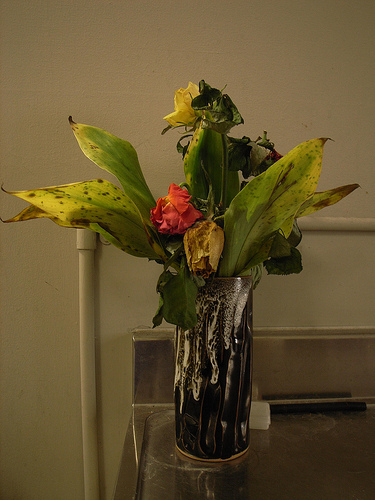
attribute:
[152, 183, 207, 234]
rose — drooping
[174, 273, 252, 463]
vase — black, round, white, cylindrical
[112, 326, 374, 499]
table — silver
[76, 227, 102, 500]
pipe — white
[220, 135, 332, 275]
leaf — gree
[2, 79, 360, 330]
flower — dry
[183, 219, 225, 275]
rose — yellow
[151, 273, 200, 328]
leave — withered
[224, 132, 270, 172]
leaves — dry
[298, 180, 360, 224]
leaves — brown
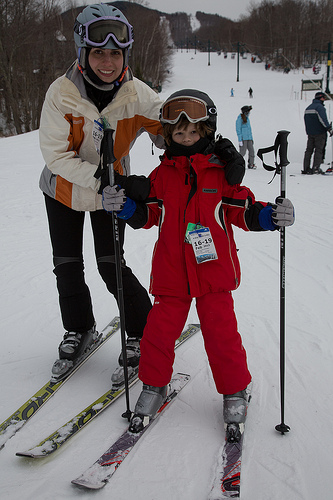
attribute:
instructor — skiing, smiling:
[40, 6, 165, 367]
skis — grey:
[73, 373, 255, 499]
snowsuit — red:
[133, 153, 254, 394]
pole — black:
[257, 131, 293, 435]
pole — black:
[102, 127, 136, 420]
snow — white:
[0, 127, 66, 425]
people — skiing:
[226, 85, 256, 101]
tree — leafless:
[1, 0, 17, 135]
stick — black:
[272, 127, 292, 435]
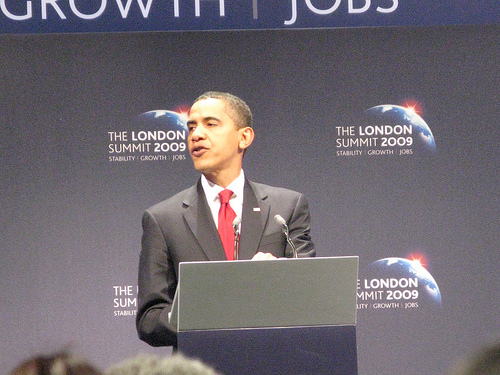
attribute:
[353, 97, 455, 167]
earth — picture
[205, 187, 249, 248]
tie — red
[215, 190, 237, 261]
tie — red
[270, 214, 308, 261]
microphone — podium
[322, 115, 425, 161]
logo — London Summit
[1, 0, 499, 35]
banner — larger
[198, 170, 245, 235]
shirt — white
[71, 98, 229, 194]
logo — for the london summit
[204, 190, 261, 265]
tie — red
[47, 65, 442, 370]
wall — blue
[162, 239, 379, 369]
podium — grey and blue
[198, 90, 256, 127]
hair — dark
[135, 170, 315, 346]
jacket — black, man's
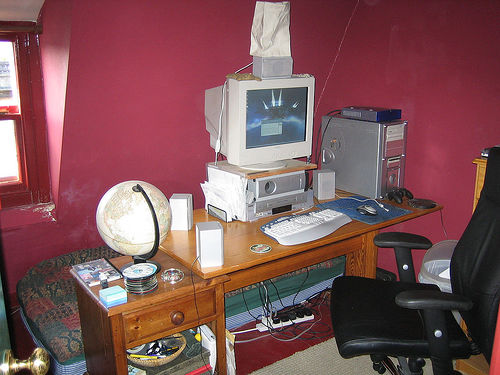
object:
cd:
[246, 241, 272, 255]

=== Try it ===
Rewrite all of the data above, swapping "pole" for "ski pole" and keeping every other line unchanged. Omit the pictures.

=== Result of the exercise ===
attribute:
[152, 183, 207, 234]
rose — drooping
[174, 273, 252, 463]
vase — black, round, white, cylindrical
[112, 326, 374, 499]
table — silver
[76, 227, 102, 500]
pipe — white
[220, 135, 332, 275]
leaf — gree
[2, 79, 360, 330]
flower — dry
[183, 219, 225, 275]
rose — yellow
[151, 273, 200, 328]
leave — withered
[224, 132, 270, 172]
leaves — dry
[298, 180, 360, 224]
leaves — brown
attribute:
instructor — skiing, smiling:
[40, 6, 165, 367]
skis — grey:
[73, 373, 255, 499]
snowsuit — red:
[133, 153, 254, 394]
ski pole — black:
[257, 131, 293, 435]
ski pole — black:
[102, 127, 136, 420]
snow — white:
[0, 127, 66, 425]
people — skiing:
[226, 85, 256, 101]
tree — leafless:
[1, 0, 17, 135]
stick — black:
[272, 127, 292, 435]
attribute:
[353, 97, 455, 167]
earth — picture
[205, 187, 249, 248]
tie — red
[215, 190, 237, 261]
tie — red
[270, 214, 308, 261]
microphone — podium
[322, 115, 425, 161]
logo — London Summit
[1, 0, 499, 35]
banner — larger
[198, 170, 245, 235]
shirt — white
[71, 98, 229, 194]
logo — for the london summit
[204, 190, 261, 265]
tie — red
[47, 65, 442, 370]
wall — blue
[162, 239, 379, 369]
podium — grey and blue
[198, 90, 256, 127]
hair — dark
[135, 170, 315, 346]
jacket — black, man's
object:
cd:
[246, 241, 272, 255]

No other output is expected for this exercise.